> **SET TASK**: Rewrite every line of the listing, changing "Coordinate frame" to "Coordinate space" wherever it occurs and leaving all else as it is.

[Entries from a dataset]
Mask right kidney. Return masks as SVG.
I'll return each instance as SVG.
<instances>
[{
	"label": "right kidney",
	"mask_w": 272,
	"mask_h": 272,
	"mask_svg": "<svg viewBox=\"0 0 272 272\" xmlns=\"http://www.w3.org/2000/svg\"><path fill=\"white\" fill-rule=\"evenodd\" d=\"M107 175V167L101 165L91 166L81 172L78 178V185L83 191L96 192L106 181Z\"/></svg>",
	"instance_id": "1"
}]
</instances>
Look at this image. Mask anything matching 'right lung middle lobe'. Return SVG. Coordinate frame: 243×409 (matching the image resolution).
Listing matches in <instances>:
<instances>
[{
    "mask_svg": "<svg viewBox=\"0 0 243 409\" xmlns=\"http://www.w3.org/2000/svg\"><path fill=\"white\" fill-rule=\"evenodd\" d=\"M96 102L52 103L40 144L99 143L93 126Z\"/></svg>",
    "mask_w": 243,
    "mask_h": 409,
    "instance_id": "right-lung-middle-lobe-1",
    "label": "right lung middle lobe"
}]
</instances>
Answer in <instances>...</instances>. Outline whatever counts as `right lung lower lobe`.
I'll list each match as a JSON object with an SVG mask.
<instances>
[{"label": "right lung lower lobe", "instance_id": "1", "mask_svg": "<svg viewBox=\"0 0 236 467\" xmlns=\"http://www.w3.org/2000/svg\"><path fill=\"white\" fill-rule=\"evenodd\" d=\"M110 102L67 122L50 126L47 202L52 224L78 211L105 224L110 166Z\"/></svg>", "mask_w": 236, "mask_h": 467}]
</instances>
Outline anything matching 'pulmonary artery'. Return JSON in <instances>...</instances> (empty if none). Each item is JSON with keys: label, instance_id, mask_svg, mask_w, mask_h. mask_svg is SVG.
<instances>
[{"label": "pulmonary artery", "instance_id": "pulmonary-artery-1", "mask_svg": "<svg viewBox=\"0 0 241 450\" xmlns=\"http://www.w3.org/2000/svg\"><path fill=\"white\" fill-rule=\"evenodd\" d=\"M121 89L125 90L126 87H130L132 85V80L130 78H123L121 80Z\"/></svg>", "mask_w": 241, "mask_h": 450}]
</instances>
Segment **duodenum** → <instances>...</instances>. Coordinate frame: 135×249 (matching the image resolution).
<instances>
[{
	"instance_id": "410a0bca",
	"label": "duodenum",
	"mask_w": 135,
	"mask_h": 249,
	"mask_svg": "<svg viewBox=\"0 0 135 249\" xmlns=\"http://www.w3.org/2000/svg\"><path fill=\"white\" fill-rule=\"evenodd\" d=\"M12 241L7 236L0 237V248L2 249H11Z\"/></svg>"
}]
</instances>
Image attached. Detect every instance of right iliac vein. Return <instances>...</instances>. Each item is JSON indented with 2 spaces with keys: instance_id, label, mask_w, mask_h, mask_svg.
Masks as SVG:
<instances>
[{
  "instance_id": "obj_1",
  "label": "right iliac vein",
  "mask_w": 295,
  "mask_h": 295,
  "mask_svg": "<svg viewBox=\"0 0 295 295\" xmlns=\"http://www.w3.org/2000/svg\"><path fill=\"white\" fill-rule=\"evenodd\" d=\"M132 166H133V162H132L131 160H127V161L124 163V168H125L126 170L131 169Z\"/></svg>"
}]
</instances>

> **SOLUTION TO THE PROBLEM**:
Mask right kidney. Return masks as SVG.
I'll return each instance as SVG.
<instances>
[{
	"label": "right kidney",
	"mask_w": 272,
	"mask_h": 272,
	"mask_svg": "<svg viewBox=\"0 0 272 272\" xmlns=\"http://www.w3.org/2000/svg\"><path fill=\"white\" fill-rule=\"evenodd\" d=\"M107 175V167L101 165L91 166L81 172L78 178V185L83 191L96 192L106 181Z\"/></svg>",
	"instance_id": "1"
}]
</instances>
Look at this image. Mask anything matching 'right lung middle lobe'. Return SVG. Coordinate space: 243×409 (matching the image resolution).
Listing matches in <instances>:
<instances>
[{
    "mask_svg": "<svg viewBox=\"0 0 243 409\" xmlns=\"http://www.w3.org/2000/svg\"><path fill=\"white\" fill-rule=\"evenodd\" d=\"M96 102L52 103L40 144L99 143L93 126Z\"/></svg>",
    "mask_w": 243,
    "mask_h": 409,
    "instance_id": "right-lung-middle-lobe-1",
    "label": "right lung middle lobe"
}]
</instances>
Answer in <instances>...</instances>. Outline whatever counts as `right lung lower lobe`.
I'll list each match as a JSON object with an SVG mask.
<instances>
[{"label": "right lung lower lobe", "instance_id": "1", "mask_svg": "<svg viewBox=\"0 0 236 467\" xmlns=\"http://www.w3.org/2000/svg\"><path fill=\"white\" fill-rule=\"evenodd\" d=\"M110 102L67 122L50 126L47 202L52 224L78 211L105 224L110 166Z\"/></svg>", "mask_w": 236, "mask_h": 467}]
</instances>
Outline anything matching 'pulmonary artery'. Return JSON in <instances>...</instances> (empty if none). Each item is JSON with keys: label, instance_id, mask_svg, mask_w, mask_h. mask_svg is SVG.
<instances>
[{"label": "pulmonary artery", "instance_id": "pulmonary-artery-1", "mask_svg": "<svg viewBox=\"0 0 241 450\" xmlns=\"http://www.w3.org/2000/svg\"><path fill=\"white\" fill-rule=\"evenodd\" d=\"M121 89L125 90L126 87H130L132 85V80L130 78H123L121 80Z\"/></svg>", "mask_w": 241, "mask_h": 450}]
</instances>
Segment **duodenum** → <instances>...</instances>. Coordinate space: 135×249 (matching the image resolution).
<instances>
[{
	"instance_id": "410a0bca",
	"label": "duodenum",
	"mask_w": 135,
	"mask_h": 249,
	"mask_svg": "<svg viewBox=\"0 0 135 249\" xmlns=\"http://www.w3.org/2000/svg\"><path fill=\"white\" fill-rule=\"evenodd\" d=\"M12 241L7 236L0 237V248L2 249H11Z\"/></svg>"
}]
</instances>
Image attached. Detect every instance of right iliac vein. Return <instances>...</instances>. Each item is JSON indented with 2 spaces with keys: instance_id, label, mask_w, mask_h, mask_svg.
Masks as SVG:
<instances>
[{
  "instance_id": "obj_1",
  "label": "right iliac vein",
  "mask_w": 295,
  "mask_h": 295,
  "mask_svg": "<svg viewBox=\"0 0 295 295\" xmlns=\"http://www.w3.org/2000/svg\"><path fill=\"white\" fill-rule=\"evenodd\" d=\"M132 166H133V162H132L131 160H127V161L124 163V168H125L126 170L131 169Z\"/></svg>"
}]
</instances>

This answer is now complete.